A structural basis for the biosynthesis of the major chlorogenic acids found in coffee.


PMID 22822210

Abstract

Chlorogenic acids (CGAs) are a group of phenolic secondary metabolites produced by certain plant species and an important component of coffee (Coffea spp.). The CGAs have been implicated in biotic and abiotic stress responses, while the related shikimate esters are key intermediates for lignin biosynthesis. Here, two hydroxycinnamoyl-coenzyme A shikimate/quinate hydroxycinnamoyl transferases (HCT/HQT) from coffee were biochemically characterized. We show, to our knowledge for the first time, that in vitro, HCT is capable of synthesizing the 3,5-O-dicaffeoylquinic acid diester, a major constituent of the immature coffee grain. In order to further understand the substrate specificity and catalytic mechanism of the HCT/HQT, we performed structural and mutagenesis studies of HCT. The three-dimensional structure of a native HCT and a proteolytically stable lysine mutant enabled the identification of important residues involved in substrate specificity and catalysis. Site-directed mutagenesis confirmed the role of residues leucine-400 and phenylalanine-402 in substrate specificity and of histidine-153 and the valine-31 to proline-37 loop in catalysis.
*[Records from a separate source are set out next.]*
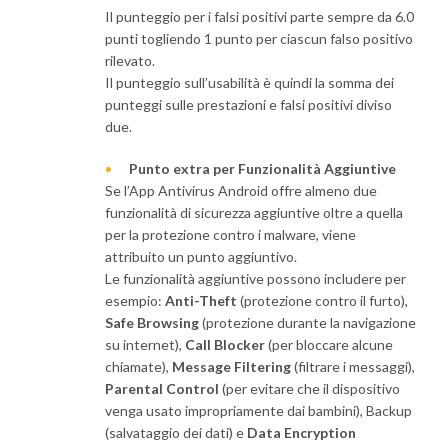
Il punteggio per i falsi positivi parte sempre da 6.0
punti togliendo 1 punto per ciascun falso positivo
rilevato.
Il punteggio sull’usabilità è quindi la somma dei
punteggi sulle prestazioni e falsi positivi diviso
due.
Punto extra per Funzionalità Aggiuntive
Se l’App Antivirus Android offre almeno due
funzionalità di sicurezza aggiuntive oltre a quella
per la protezione contro i malware, viene
attribuito un punto aggiuntivo.
Le funzionalità aggiuntive possono includere per
esempio:
Anti-Theft
(protezione contro il furto),
Safe Browsing
(protezione durante la navigazione
su internet),
Call Blocker
(per bloccare alcune
chiamate),
Message Filtering
(filtrare i messaggi),
Parental Control
(per evitare che il dispositivo
venga usato impropriamente dai bambini), Backup
(salvataggio dei dati) e
Data Encryption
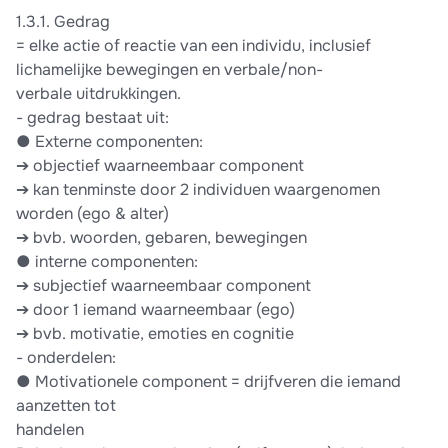
1.3.1. Gedrag
= elke actie of reactie van een individu, inclusief
lichamelijke bewegingen en verbale/non-
verbale uitdrukkingen.
- gedrag bestaat uit:
● Externe componenten:
➔ objectief waarneembaar component
➔ kan tenminste door 2 individuen waargenomen
worden (ego & alter)
➔ bvb. woorden, gebaren, bewegingen
● interne componenten:
➔ subjectief waarneembaar component
➔ door 1 iemand waarneembaar (ego)
➔ bvb. motivatie, emoties en cognitie
- onderdelen:
● Motivationele component = drijfveren die iemand
aanzetten tot
handelen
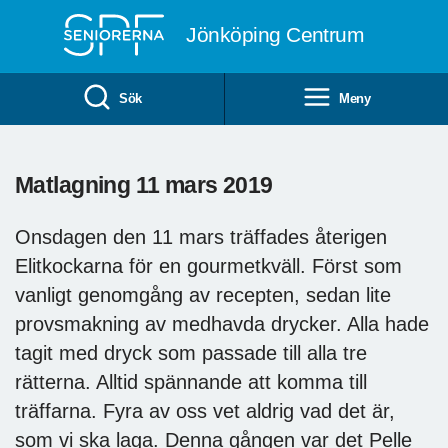
Till övergripande innehåll
Jönköping Centrum
Sök
Meny
Matlagning 11 mars 2019
Onsdagen den 11 mars träffades återigen
Elitkockarna för en gourmetkväll. Först som
vanligt genomgång av recepten, sedan lite
provsmakning av medhavda drycker. Alla hade
tagit med dryck som passade till alla tre
rätterna. Alltid spännande att komma till
träffarna. Fyra av oss vet aldrig vad det är,
som vi ska laga. Denna gången var det Pelle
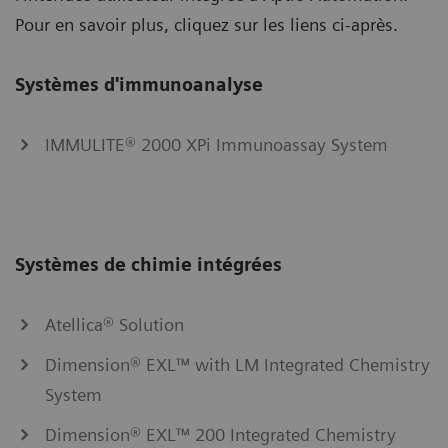
Pour en savoir plus, cliquez sur les liens ci-après.
Systèmes d'immunoanalyse
IMMULITE® 2000 XPi Immunoassay System
Systèmes de chimie intégrées
Atellica® Solution
Dimension® EXL™ with LM Integrated Chemistry
System
Dimension® EXL™ 200 Integrated Chemistry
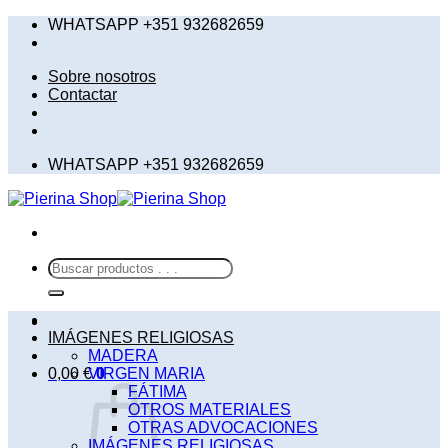
Saltar
WHATSAPP +351 932682659
al
contenido
Sobre nosotros
Contactar
WHATSAPP +351 932682659
Buscar
por:
IMÁGENES RELIGIOSAS
MADERA
0,00
€
VIRGEN MARIA
0
FÁTIMA
OTROS MATERIALES
OTRAS ADVOCACIONES
IMÁGENES RELIGIOSAS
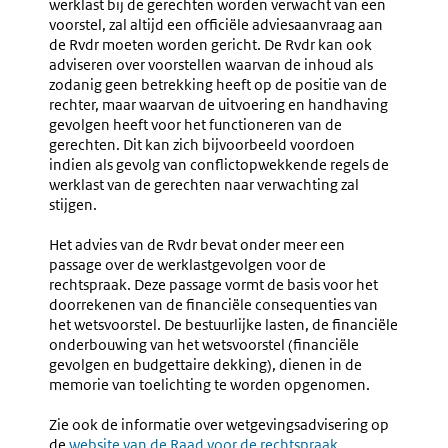
werklast bij de gerechten worden verwacht van een
voorstel, zal altijd een officiële adviesaanvraag aan
de Rvdr moeten worden gericht. De Rvdr kan ook
adviseren over voorstellen waarvan de inhoud als
zodanig geen betrekking heeft op de positie van de
rechter, maar waarvan de uitvoering en handhaving
gevolgen heeft voor het functioneren van de
gerechten. Dit kan zich bijvoorbeeld voordoen
indien als gevolg van conflictopwekkende regels de
werklast van de gerechten naar verwachting zal
stijgen.
Het advies van de Rvdr bevat onder meer een
passage over de werklastgevolgen voor de
rechtspraak. Deze passage vormt de basis voor het
doorrekenen van de financiële consequenties van
het wetsvoorstel. De bestuurlijke lasten, de financiële
onderbouwing van het wetsvoorstel (financiële
gevolgen en budgettaire dekking), dienen in de
memorie van toelichting te worden opgenomen.
Zie ook de informatie over wetgevingsadvisering op
de
Externe
website van de Raad voor de rechtspraak
.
In addition, the histidine-154-asparagine mutant was observed to produce 4-fold more dichlorogenic acids compared with the native protein. These data provide, to our knowledge, the first structural characterization of a HCT and, in conjunction with the biochemical and mutagenesis studies presented here, delineate the underlying molecular-level determinants for substrate specificity and catalysis. This work has potential applications in fine-tuning the levels of shikimate and quinate esters (CGAs including dichlorogenic acids) in different plant species in order to generate reduced or elevated levels of the desired target compounds.